Лошаков усмехнулся, подошел к Колеснику и подал ему руку. Тот готов был приложиться к холеной барской руке, когда она очутилась в его красной лапе.
– Как же ваши земские дела? – лукаво взглянув на него, спросил Лошаков.
– Помаленьку, ваше превосходительство, помаленьку везет наш земский конек, да все вперед. Разве только споткнется на худом мостике. Тогда мы все кучей бросаемся этот мостик чинить.
«Вот шельма в мужичьей шкуре, – говорили глаза панов, окруживших Лошакова. – Знает, кому что сказать».
– Слышали, слышали про вашу неутомимую деятельность, – усмехаясь, сказал Лошаков.
– Про мою, ваше превосходительство? Какая она моя? Земская, ваше превосходительство! Мы все сообща: если один не справится – другие помогают. Храни Боже нашего председателя – сам не спит, значит, и другим дремать нельзя.

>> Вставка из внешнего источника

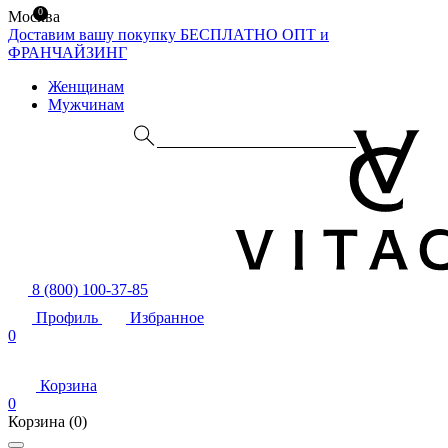
0
Москва
Доставим вашу покупку БЕСПЛАТНО
ОПТ и
ФРАНЧАЙЗИНГ
Женщинам
Мужчинам
8 (800) 100-37-85
Профиль
Избранное
0
Корзина
0
Корзина
(0)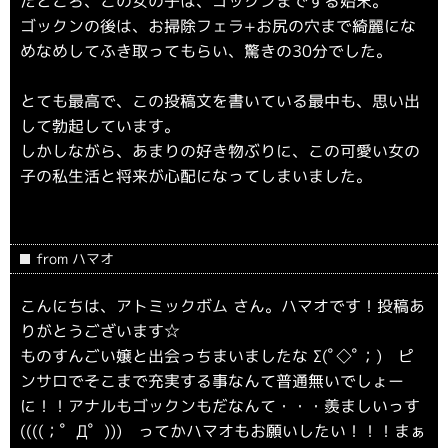
たところ、この女の子は、ゴックンまでする始末。
ゴックンの後は、お掃除フェラ+お尻の穴まで綺麗にな
めなめしてふき取ってもらい、驚きの30分でした。
とても最高で、この投稿文を書いている最中も、思い出
して勃起しています。
しかしながら、あまりの好き物ぶりに、この可愛い女の
子の私生活と将来が心配になってしまいました。
from ハマオ
こんにちは、アトミックボム さん。ハマオです！投稿あ
りがとうございます☆
ものすんごい嬢と出会っちまいましたな Σ(ﾟ◇ﾟ；) ピ
ンサロでそこまで充実する事なんて普通無いでしょー
に！！アナルもゴックンもだなんて・・・羨ましいっす
((((；゜Д゜))) ってかハマオもお願いしたい！！！まぁ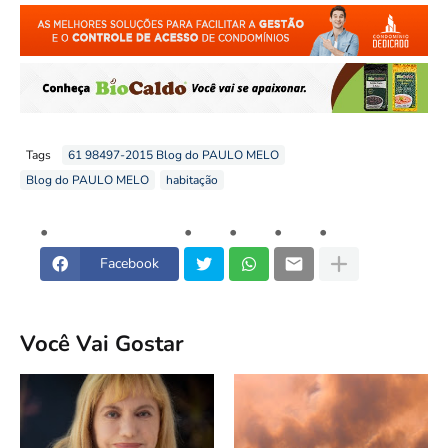
Tags
61 98497-2015 Blog do PAULO MELO
Blog do PAULO MELO
habitação
Facebook
Você Vai Gostar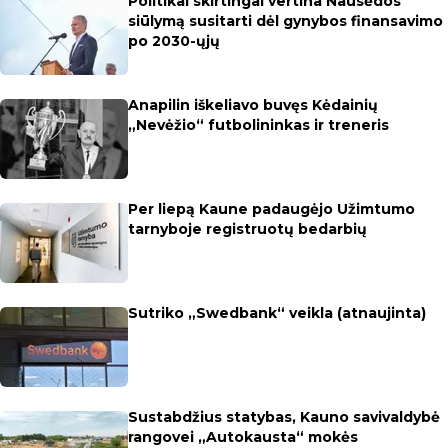
Politikai skirtingai vertina Nausėdos
siūlymą susitarti dėl gynybos finansavimo
po 2030-ųjų
Anapilin iškeliavo buvęs Kėdainių
„Nevėžio“ futbolininkas ir treneris
Per liepą Kaune padaugėjo Užimtumo
tarnyboje registruotų bedarbių
Sutriko „Swedbank“ veikla (atnaujinta)
Sustabdžius statybas, Kauno savivaldybė
rangovei „Autokausta“ mokės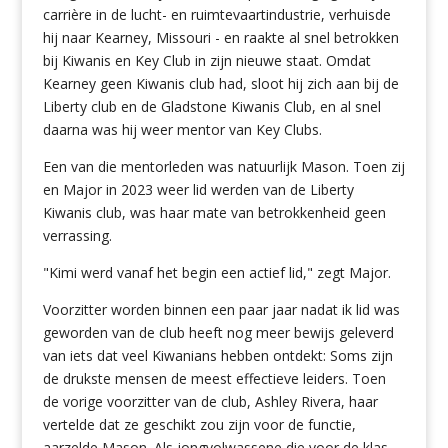
carrière in de lucht- en ruimtevaartindustrie, verhuisde
hij naar Kearney, Missouri - en raakte al snel betrokken
bij Kiwanis en Key Club in zijn nieuwe staat. Omdat
Kearney geen Kiwanis club had, sloot hij zich aan bij de
Liberty club en de Gladstone Kiwanis Club, en al snel
daarna was hij weer mentor van Key Clubs.
Een van die mentorleden was natuurlijk Mason. Toen zij
en Major in 2023 weer lid werden van de Liberty
Kiwanis club, was haar mate van betrokkenheid geen
verrassing.
"Kimi werd vanaf het begin een actief lid," zegt Major.
Voorzitter worden binnen een paar jaar nadat ik lid was
geworden van de club heeft nog meer bewijs geleverd
van iets dat veel Kiwanians hebben ontdekt: Soms zijn
de drukste mensen de meest effectieve leiders. Toen
de vorige voorzitter van de club, Ashley Rivera, haar
vertelde dat ze geschikt zou zijn voor de functie,
aarzelde Mason. Als jongvolwassene die voor de klas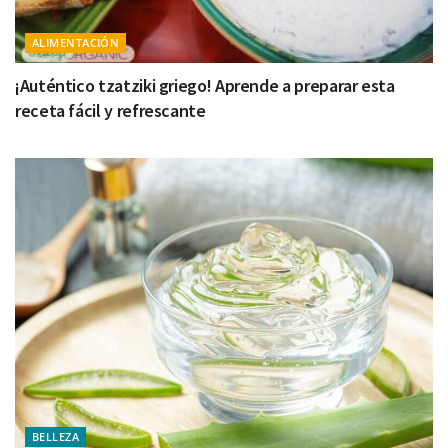
ALIMENTACIÓN
¡Auténtico tzatziki griego! Aprende a preparar esta
receta fácil y refrescante
BELLEZA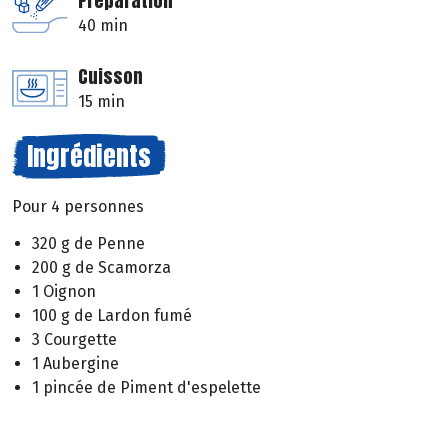
Préparation
40 min
Cuisson
15 min
Ingrédients
Pour 4 personnes
320 g de Penne
200 g de Scamorza
1 Oignon
100 g de Lardon fumé
3 Courgette
1 Aubergine
1 pincée de Piment d'espelette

Надо, говорит, оправдать доверие, верой и правдой послужить обществу. И служим. Известное дело – не без того, чтобы не ошибались, – говорят, только тот не ошибается, кто ничего не делает. Может, на чей-нибудь взгляд, мы и большие ошибки делаем – Бог знает. На всех не угодишь. Вот скоро будет съезд – все увидят, что и как мы делали. И тогда каждому воздастся по заслугам.